_Problems and tasks_:
(A) Copy from "Institutional Vaccine Administration" up to and including "between each immunization." in the vaccine protocol text.
(B) Decide whether each statement agrees with the vaccine protocol text: (i) inactivated vaccines were given no later than 2 weeks before LT; (ii) when LAVs were given sequentially, a fixed order was followed; (iii) an extra 5 mL of blood was drawn at each post-LT follow-up. Answer yes or no for each, quoting the deciding words.

Institutional Vaccine Administration Protocol Vaccines were given to patients before transplantation according to the national immunization program in Japan11 to maximize the immunization opportunity for each patient. LAVs were administered at least 4 weeks before LT. Inactivated vaccines were administered at least 2 weeks before LT.12 The administration of LAVs is generally recommended at 1 year; however, it is acceptable to administer measles vaccine as early as 6 months of age in the event of an outbreak. Vaccines were administered either sequentially (1 by 1) or simultaneously because simultaneous vaccination was still not widely accepted in Japan during the study period.13 When LAVs were given sequentially, no specific order was set. According to the Japanese Immunization Law, there must be a 4-week period between each immunization.

Blood Sampling Blood samples were collected from the study participants. At each post-LT follow-up, an additional 2 to 3 mL of blood was collected at the outpatient clinic. The blood samples were centrifuged, and the separated plasma samples were stored at 220 C until analysis.

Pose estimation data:
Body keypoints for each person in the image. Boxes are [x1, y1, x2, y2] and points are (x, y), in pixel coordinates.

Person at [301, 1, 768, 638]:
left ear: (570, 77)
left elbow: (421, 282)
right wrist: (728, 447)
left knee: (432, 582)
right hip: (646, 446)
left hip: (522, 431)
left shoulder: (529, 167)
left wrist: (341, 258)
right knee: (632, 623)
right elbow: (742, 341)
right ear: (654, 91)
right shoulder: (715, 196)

_List of answers_:
(A)
Institutional Vaccine Administration Protocol Vaccines were given to patients before transplantation according to the national immunization program in Japan11 to maximize the immunization opportunity for each patient. LAVs were administered at least 4 weeks before LT. Inactivated vaccines were administered at least 2 weeks before LT.12 The administration of LAVs is generally recommended at 1 year; however, it is acceptable to administer measles vaccine as early as 6 months of age in the event of an outbreak. Vaccines were administered either sequentially (1 by 1) or simultaneously because simultaneous vaccination was still not widely accepted in Japan during the study period.13 When LAVs were given sequentially, no specific order was set. According to the Japanese Immunization Law, there must be a 4-week period between each immunization.

(B)
(i) Yes: "Inactivated vaccines were administered at least 2 weeks before LT"
(ii) No: "When LAVs were given sequentially, no specific order was set."
(iii) No: "an additional 2 to 3 mL of blood was collected at the outpatient clinic"